Commanders and leaders
- Telets: Constantine V

Strength
- Unknown number of Bulgars. 20,000 Slavic Warriors: 9,600 cavalrymen & unknown infantry 800 ships

Casualties and losses
- Devastating: Heavy

= Battle of Anchialus (763) =

Battle of the Byzantine-Bulgarian Wars

The battle of Anchialus (Битката при Анхиало) occurred in 763, near the town of Pomorie on the Bulgarian Black Sea Coast. The result was a Byzantine victory.

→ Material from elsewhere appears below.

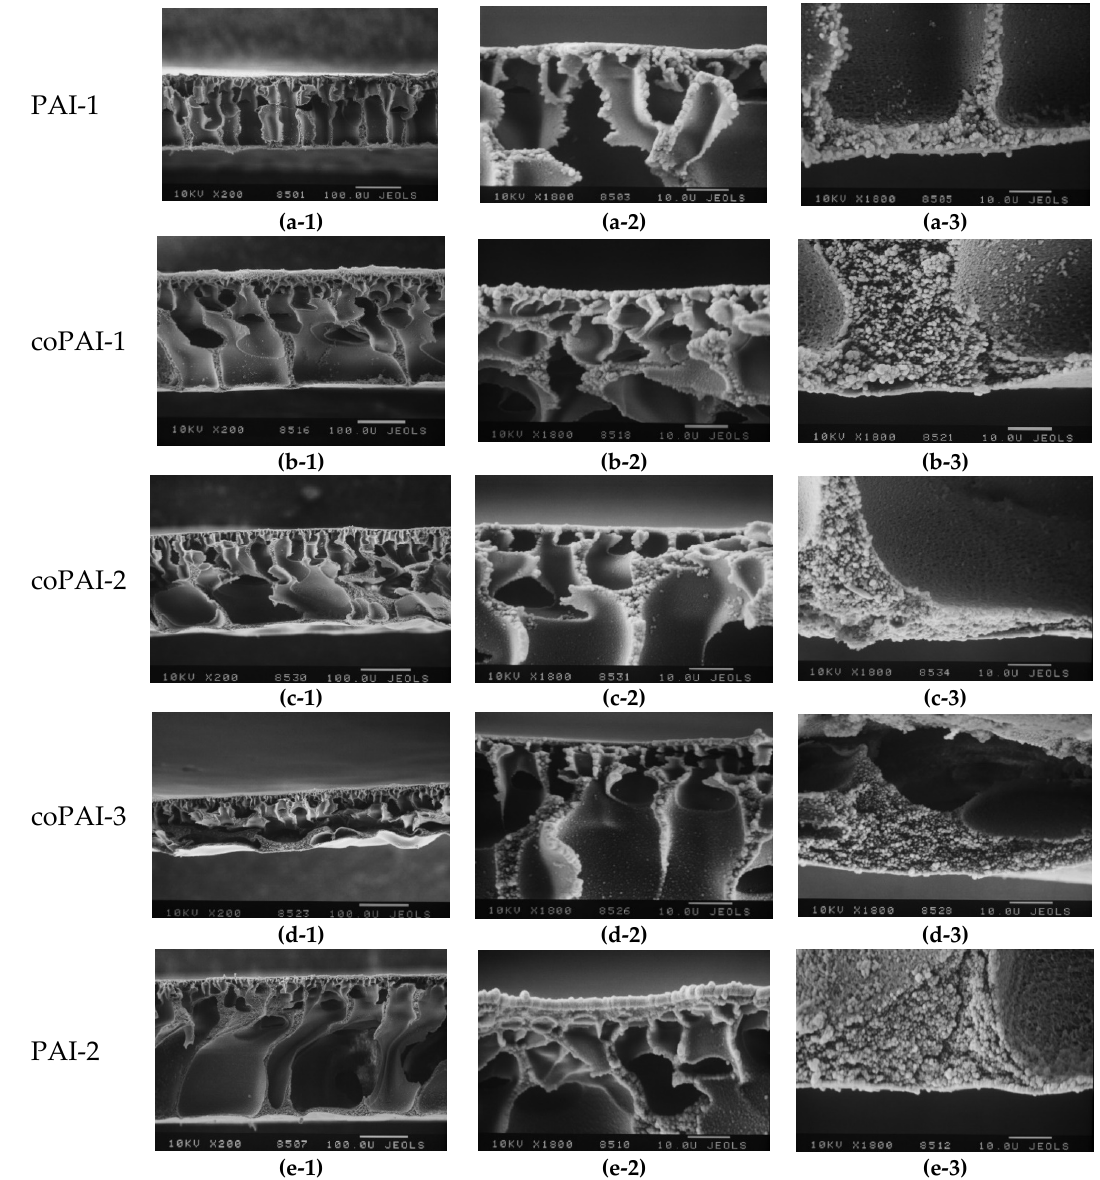
Figure 8. SEM images of low-temperature fractures of asymmetric membranes PAI-1(0% DABA; a-1 , a-2 , a-3 ), coPAI-1(30% DABA; b-1 , b-2 , b-3 ), coPAI-2 (50% DABA; c-1 , c-2 , c-3 ), coPAI-3 (70% DABA; d-1 , d-2 , d-3 ), and PAI-2 (100% DABA; e-1 , e- 2 , e-3 ). ( a-1 , b-1 , c-1 , d-1 , e-1 )—general cross-sectional view; ( a-2 , b-2 , c-2 , d-2 , e-2 )—top cross-sectional view; (a -3,b-3,c-3,d-3,e- 3 )—bottom cross-sectional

==Origins of the conflict==
After the success in the battle of the Rishki Pass (759) the Bulgarian Khan Vinekh showed surprising inaction preferring instead to seek peace, an action which would cost him the throne and his life. The new ruler, Telets, was a firm supporter for further military actions against the Byzantines. With his heavy cavalry he looted the border regions of the Byzantine Empire and on 16 June 763, Constantine V came out of Constantinople with a large army and a fleet of 800 ships, with 12 cavalrymen on each.

== Battle ==

The energetic Bulgarian Khan barred the mountain passes and took advantageous positions on the heights near Anchialus, but his self-confidence and impatience incited him to go down to the lowlands and charge the enemy. The battle started at 10 in the morning and lasted until sunset. It was long and bloody, but in the end the Byzantines were victorious, although they lost many soldiers, nobles, and commanders. The Bulgarians also had heavy casualties and many were captured, while Telets managed to escape.

== Aftermath ==

Constantine V entered his capital in triumph and then killed the prisoners. The fate of Telets was similar: two years later he was murdered because of the defeat. The Byzantines failed to use the strategic advantage which they had and the prolonged wars in the 8th century ended in 792 at the Marcelae with a Bulgarian victory and reestablishment of the treaty of 718.